### TEXTO PROPORCIONADO
══════════

Es el jugador más fascinante del circuito. El último romántico. Un genio que es ajedrecista casi por accidente, por mero instinto. Más interesado en labrar la tierra que en los torneos, Granda quiso ser alcalde en su Perú natal, pero renunció misteriosamente antes de las elecciones.
Como César Vallejo, su compatriota Julio Granda vino a España cargado con un corazón grande y surrealista que en lugar de poesía bombeaba alfiles y reinas. Algo que sólo puede hacer un campesino que en el tablero se convierte en príncipe inca.
No ha entrado nunca en el Top10 del circuito, nunca será campeón del mundo y se pasea modestamente por los torneos. Eso da igual. Granda es una leyenda viva.Ningún gran maestro niega a este peruano la condición de fuerza de la naturaleza, dotada de un don divino que otorga el ajedrez a unos pocos elegidos. Lo que pasa es que Granda hace tiempo que no quiere ejercer tal poder. Se limita a purificarlo fuera de horas de entrenamiento y análisis sesudos -indispensables en el ajedrez contemporáneo- y lo guarda como si fuera una Excalibur virgen clavada en la roca.
La razón es que a Granda, actualmente número 85 del mundo, el ajedrez no le interesa demasiado. En su juego hay un romanticismo atemporal, un instinto que sale más del estómago que de la mente. Es un fuera de serie que ve en la improvisación una obra de arte, capaz de combinar actuaciones memorables con otras catastróficas. Para él, el ajedrez hace tiempo que perdió la inspiración del ser humano. Granda (1967) no respeta demasiado un mundo en el que un chaval armado con un programa informático puede sacar los colores a un gran maestro a través de internet. Da la impresión de que está algo aburrido. Juega para vivir, pero no vive para jugar. Ahí uno cree que está su grandeza.
«Aprendí a jugar antes que a leer y a escribir», cuenta por teléfono. Cuando hablamos está en Santander, donde ha llegado después de participar en el torneo de Linares. El ajedrecista es como un pistolero romántico que va de un lugar a otro para venderse como cazarrecompensas.
El padre de Julio se hizo policía para conseguir el dinero necesario que le permitiera emigrar a Estados Unidos, aunque por amor se quedó en Perú y fundó una familia. Era alguien que adoraba el ajedrez y que, tras ser humillado en una partida, dijo que nunca volvería a jugar. Daniel Granda dejó las fuerzas de seguridad porque odiaba recibir órdenes y se hizo agricultor. Tuvo varios hijos y uno de ellos es un genio del ajedrez.
En la infancia de Granda no sobraba nada –recuerda que de crío jugaba al fútbol descalzo y en casa no había luz eléctrica– pero nunca faltaron yuca, alubias y boniato de Camaná, tierra fértil bañada por un río y escoltada por el mar. Camaná, en el departamento de Arequipa, es como un rincón novelado del realismo mágico latinoamericano.

══════════

### TAREAS POR REALIZAR
A. Imprime el fragmento del texto sobre Julio Granda que comienza en "Como César Vallejo, su" y sigue hasta "en la roca.".
B. Reescribe como lista el párrafo del texto sobre Julio Granda que empieza por "El padre de Julio se hizo policía" y conserva sus datos principales.

### FRAGMENTO DE ORIGEN

══════════

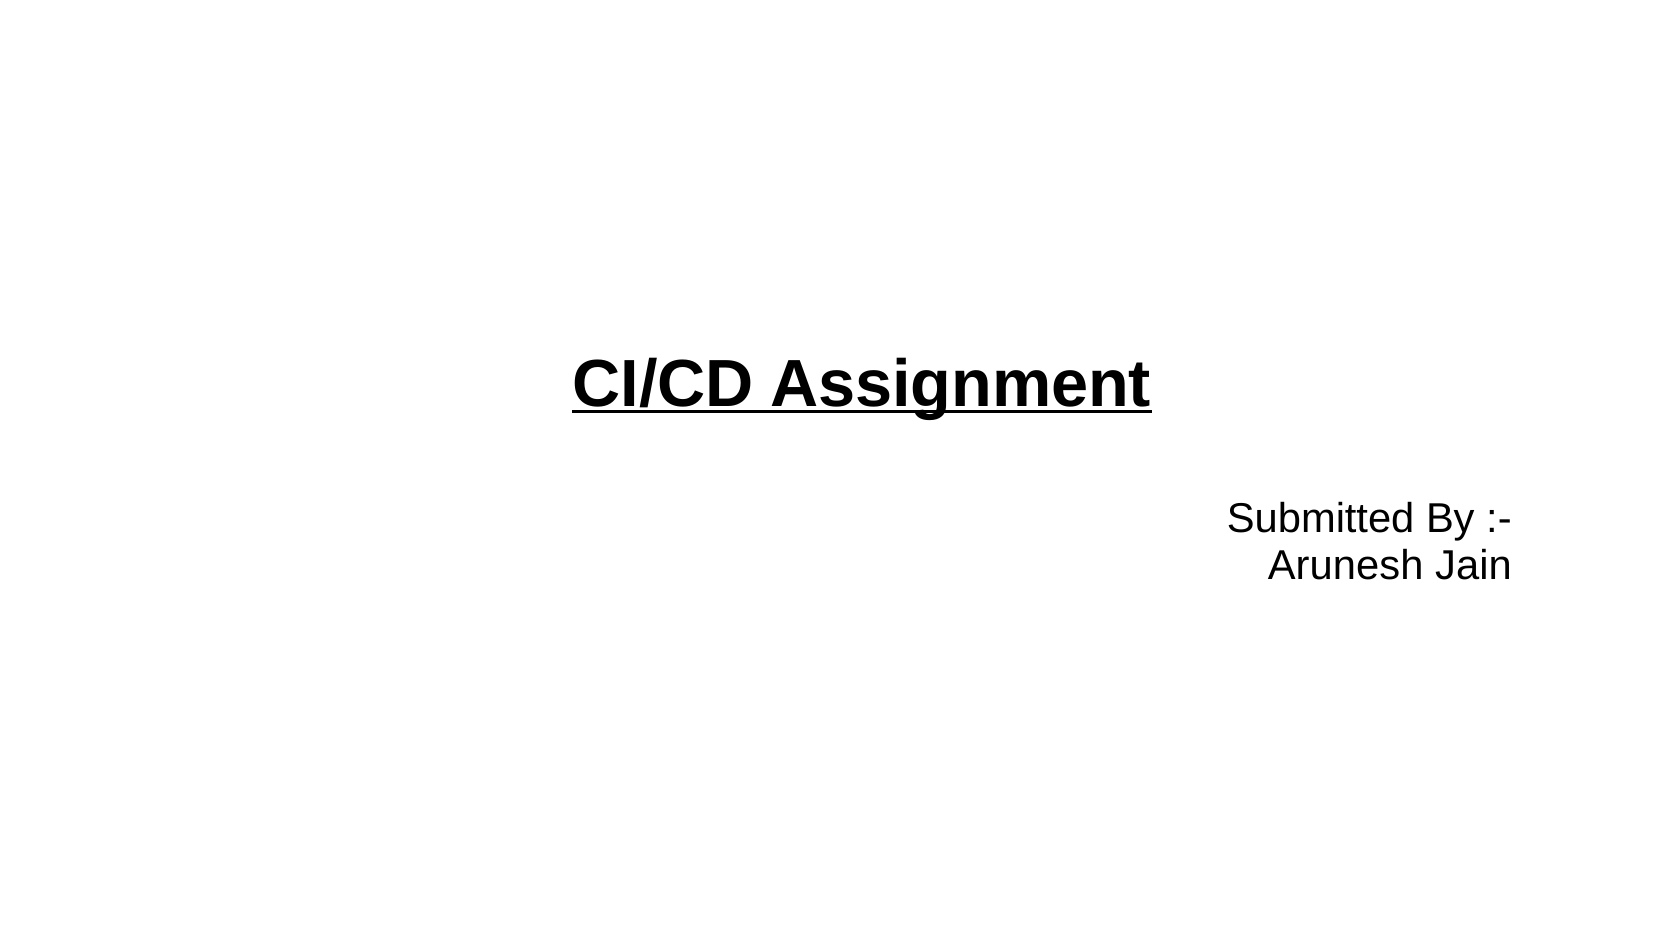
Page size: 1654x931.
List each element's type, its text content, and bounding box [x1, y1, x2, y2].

subtitle CI/CD Assignment Submitted By :- Arunesh Jain [212, 106, 1512, 827]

══════════

### RESULTADOS
A.
Como César Vallejo, su compatriota Julio Granda vino a España cargado con un corazón grande y surrealista que en lugar de poesía bombeaba alfiles y reinas. Algo que sólo puede hacer un campesino que en el tablero se convierte en príncipe inca.
No ha entrado nunca en el Top10 del circuito, nunca será campeón del mundo y se pasea modestamente por los torneos. Eso da igual. Granda es una leyenda viva.Ningún gran maestro niega a este peruano la condición de fuerza de la naturaleza, dotada de un don divino que otorga el ajedrez a unos pocos elegidos. Lo que pasa es que Granda hace tiempo que no quiere ejercer tal poder. Se limita a purificarlo fuera de horas de entrenamiento y análisis sesudos -indispensables en el ajedrez contemporáneo- y lo guarda como si fuera una Excalibur virgen clavada en la roca.

B.
- El padre de Julio, Daniel Granda, se hizo policía para reunir el dinero con el que emigrar a Estados Unidos, pero por amor se quedó en Perú y fundó una familia.
- Adoraba el ajedrez, pero tras ser humillado en una partida dijo que nunca volvería a jugar.
- Dejó las fuerzas de seguridad porque odiaba recibir órdenes y se hizo agricultor.
- Tuvo varios hijos, y uno de ellos es un genio del ajedrez.